#### WORK INSTRUCTIONS:
Would you transcribe the whole listing exactly, minus its pictures?

#### COLLECTED DATA:
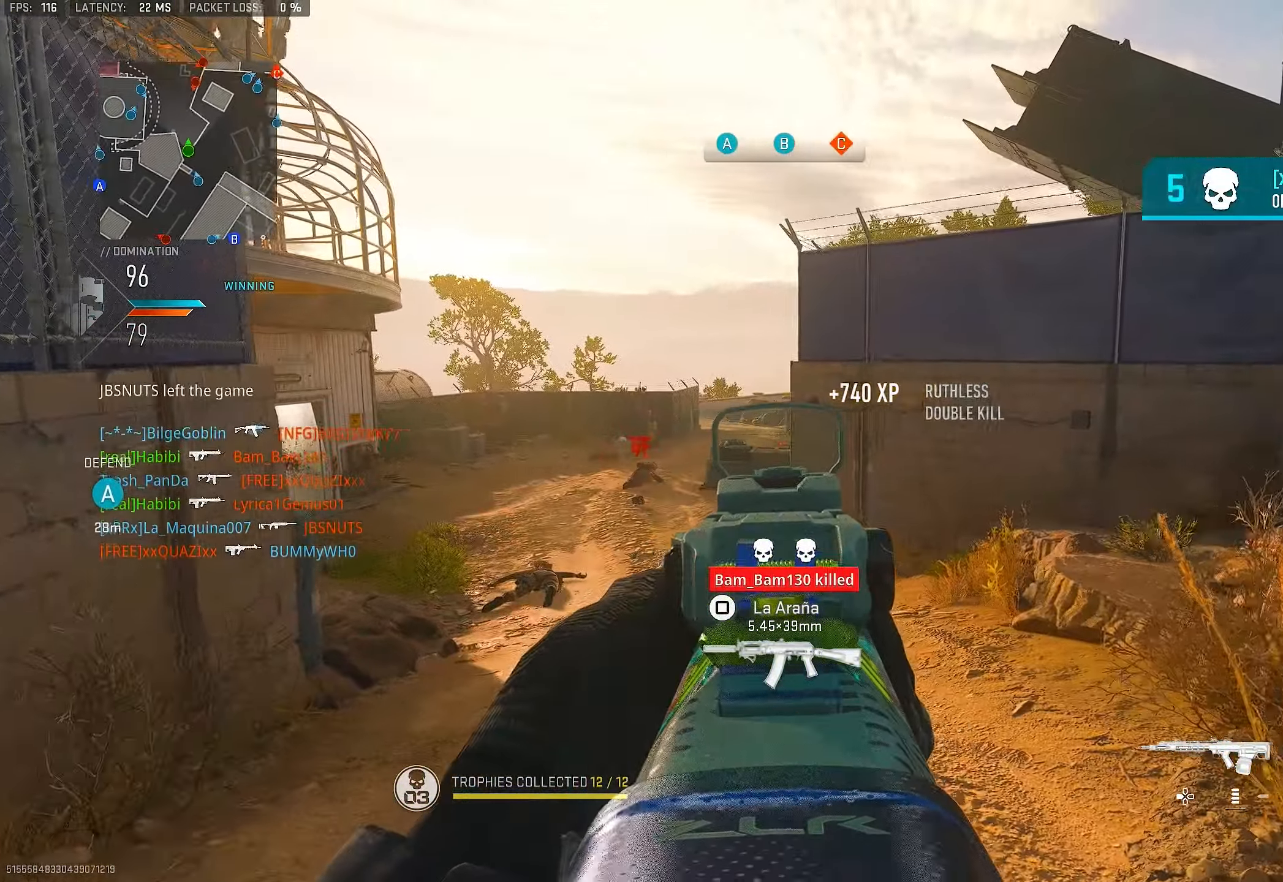
{"buttons": ["L1"], "left_stick": "up-left", "right_stick": "right", "events": [[150, "right_stick", "center"], [417, "right_stick", "right"]]}
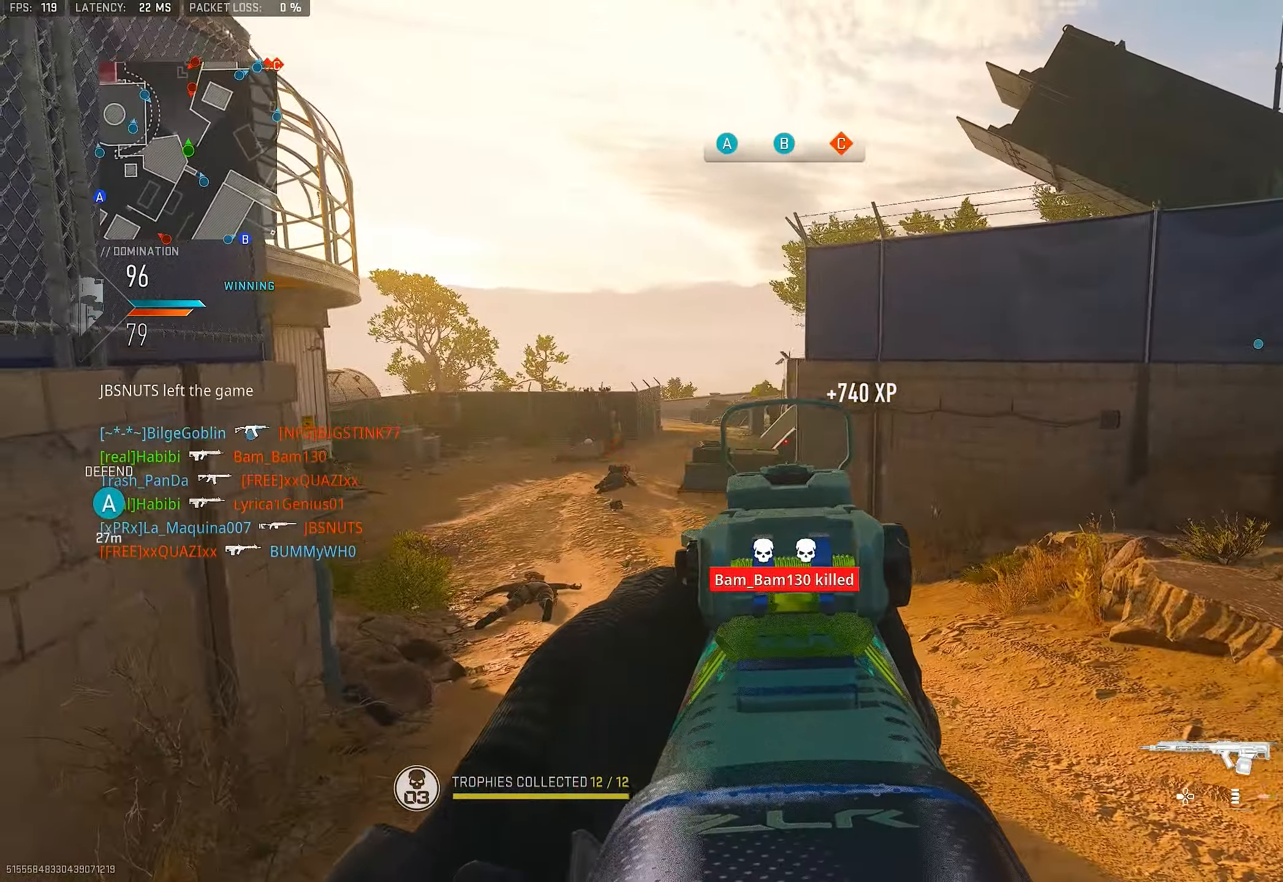
{"buttons": ["L1"], "left_stick": "up-left", "right_stick": "right", "events": [[84, "right_stick", "center"], [350, "right_stick", "right"]]}
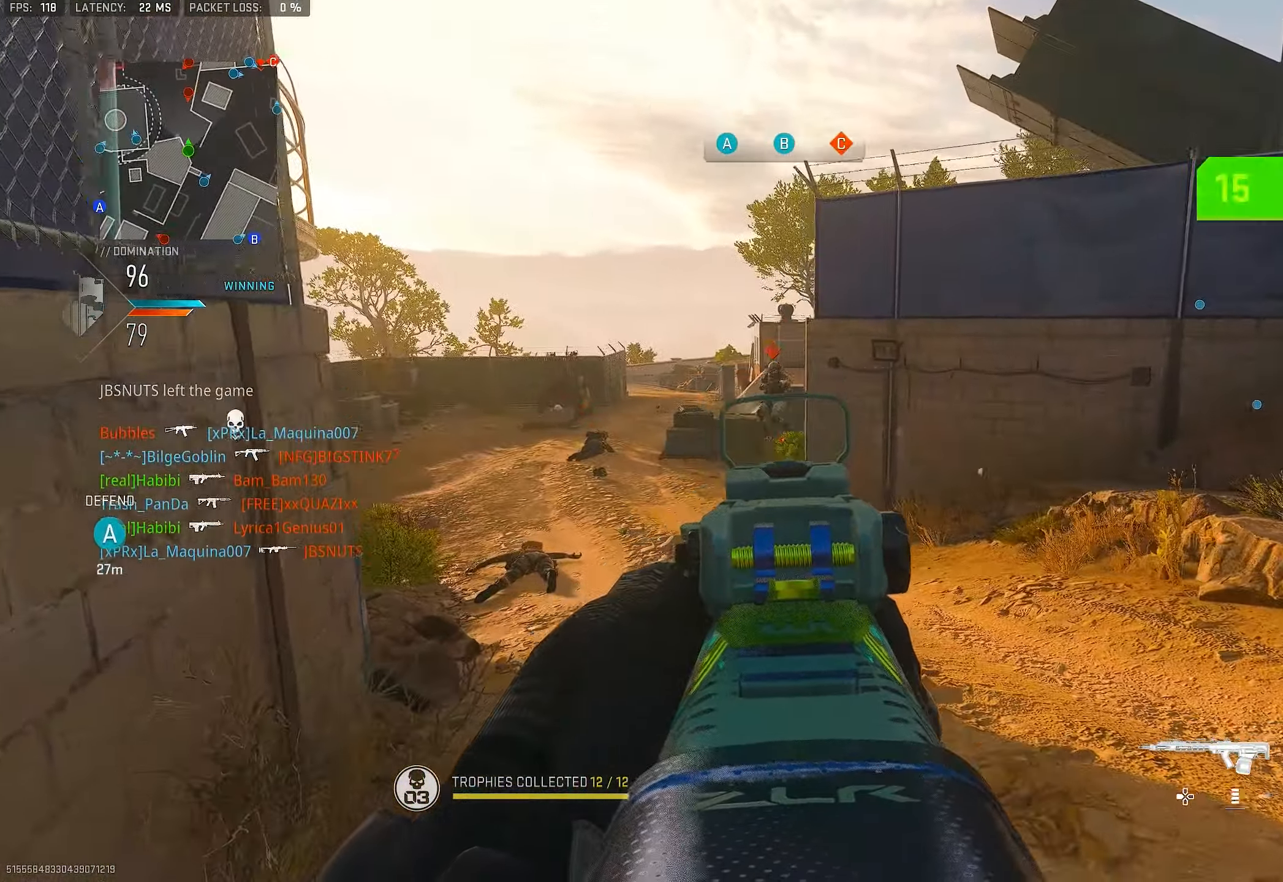
{"buttons": ["L1", "R1"], "left_stick": "right", "right_stick": "down-left", "events": [[117, "right_stick", "center"], [250, "R1", "down"], [250, "right_stick", "up"], [317, "left_stick", "up-right"], [384, "left_stick", "right"], [384, "right_stick", "down-left"]]}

#### OUTPUT FOR THIS EXERCISE:
{"buttons": ["L1"], "left_stick": "up-left", "right_stick": "right", "events": [[150, "right_stick", "center"], [417, "right_stick", "right"]]}
{"buttons": ["L1"], "left_stick": "up-left", "right_stick": "right", "events": [[84, "right_stick", "center"], [350, "right_stick", "right"]]}
{"buttons": ["L1", "R1"], "left_stick": "right", "right_stick": "down-left", "events": [[117, "right_stick", "center"], [250, "R1", "down"], [250, "right_stick", "up"], [317, "left_stick", "up-right"], [384, "left_stick", "right"], [384, "right_stick", "down-left"]]}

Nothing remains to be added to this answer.